GEN (Gamified Educational Network) is a virtual learning management system that relies on principles of active observational practice, sharing of videos, and peer-to-peer, expert facilitated feedback.

How does GEN work?

How is active observational practice achieved?

We use a combination of computer based video instructions (CBVI) and “spot the difference” approaches. More specifically, we use scripted vignettes of performances some flawless, and some with flaws. The learners need to watch all of the videos and pick the flaws using checklists and global rating scores.

The theoretical underpinnings for this come from The Levels of Processing model, created by Fergus I. M. Craik and Robert S. Lockhart in 1972. The model describes memory recall of stimuli as a function of the depth of mental processing. Deeper levels of analysis produce more elaborate, longer-lasting, and stronger memory traces than shallow levels of analysis. Depth of processing falls on a shallow to deep continuum. Shallow processing (e.g., processing based on phonemic and orthographic components) leads to a fragile memory trace that is susceptible to rapid decay. Conversely, deep processing (e.g., semantic processing) results in a more durable memory trace.

In this conception, by asking the learners to not only watch the videos, but look for mistakes in a series of videos that are seemingly the same, we are forcing them to engage in deeper levels of analysis, hypothetically resulting in deeper levels of learning.

Why share videos?

In the lab or at home, learners can practice independently. However, we do not want them to develop bad habits, therefore every now and then, whenever they feel like they are ready, they need to “challenge” a test. This consists of capturing the performance and uploading it to GEN, where their peers and instructors are notified to provide feedback.

Is this a feasible approach?

More than a decade ago, we have studied this phenomenon. Using a randomized controlled study design, we asked the question whether junior medical students can learn suturing skills to the same degree when using computer based video institutions and self-directed learning, as they do when instructed by experts during a prescribed learning session. What we have shown was supporting this idea. Students who engaged in self-directed learning (i.e. they could quit practice whenever they “felt” like they are proficient) learned the skills to a similar proficiency than students who were forced to practice in a more traditional way.
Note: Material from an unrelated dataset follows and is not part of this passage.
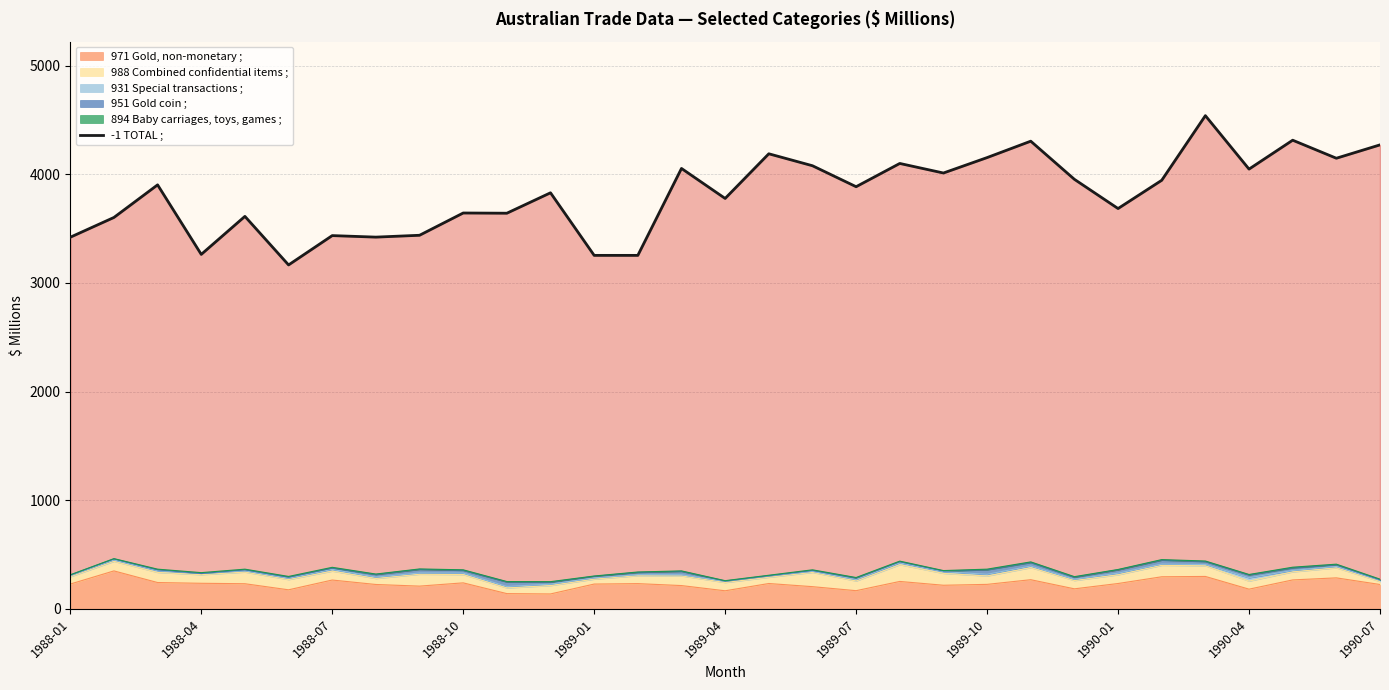

What is the change in value from 20 to 26?

+528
Furthermore, forcing the self-directed learners to work a little more (extra practice after they felt they were proficient) did not result in extra learning, suggesting that when they felt that they were done - they were done!
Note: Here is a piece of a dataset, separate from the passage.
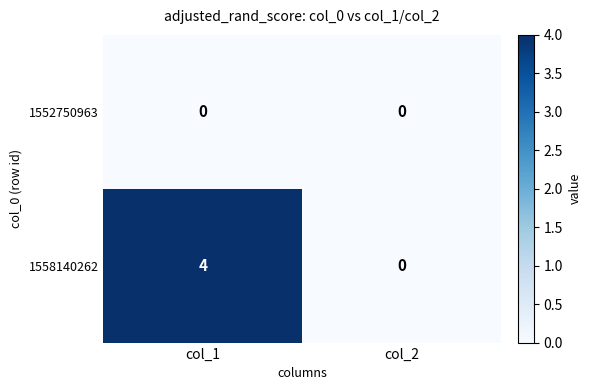

Count the number of data series in this chart.

2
Reference: Jowett N, LeBlanc V, Xeroulis G, MacRae H, Dubrowski A. Surgical skill acquisition with self-directed practice using computer-based video training. Am J Surg. 2007;193(2):237-242. doi:10.1016/j.amjsurg.2006.11.003

What about feedback?

All learning theories agree that next to practice, feedback is the most important variable facilitating learning. Here, we employ a number of techniques: peer-assessments, peer-feedback, checklists, discussion boards, with or without experts. At present, most of our research focusses on the question of what is the best way to provide peer and expert facilitated feedback, and how does this interact with the types of learner and skills.
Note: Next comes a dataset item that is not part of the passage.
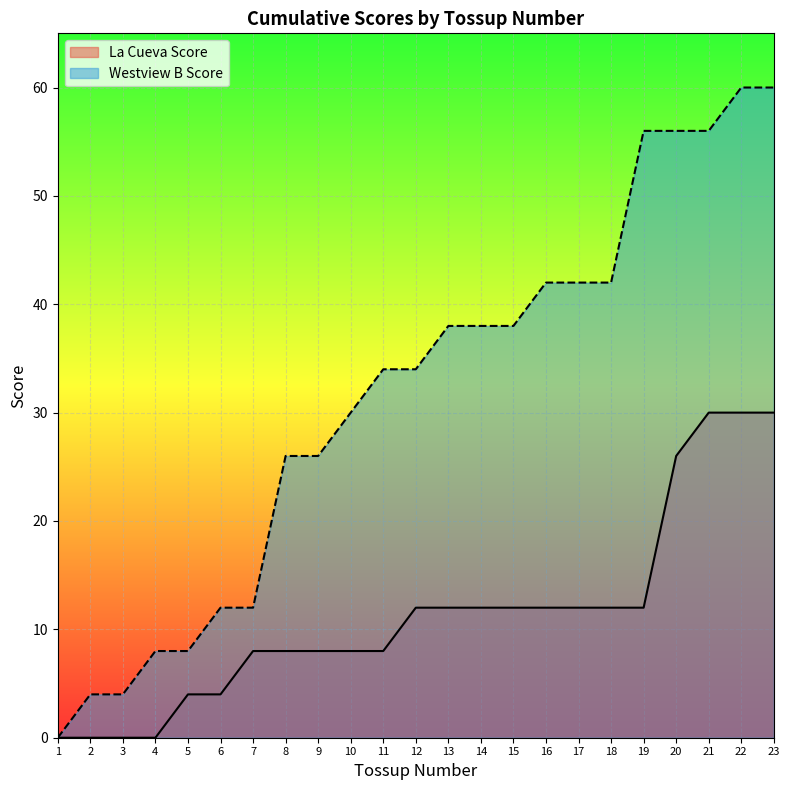

The value of Westview B Score at 19 is 56. True or false?

True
Where is the gamification in GEN?

Gamification elements were recently introduced to motivate the learners. After endless cycles of user testing, our parsimonious gamification set utilizes three techniques:

  • Point-based system: implemented in a manner similar to the “Reddit” entertainment, social networking, and news website which supports peer- based assessment where-by peers rate the quality of others comments or interactions;
  • Leaderboard: this social comparative feedback component provides learners with information regarding how well they are doing with respect to their peers. Such comparative information is provided both individually and in a general context by showing the learner position on a private individual leaderboard (e.g., ‘Forum likes: #2’) ensuring that the learners do not have access to the scores of their peers, avoiding comparisons that could be a detriment to motivation. Learners also get access to how many points they received in each course section through an individual scoreboard;
  • Module division: implemented as segmented progress bar, that allow learners to track their progress in each course and also in each individual course component.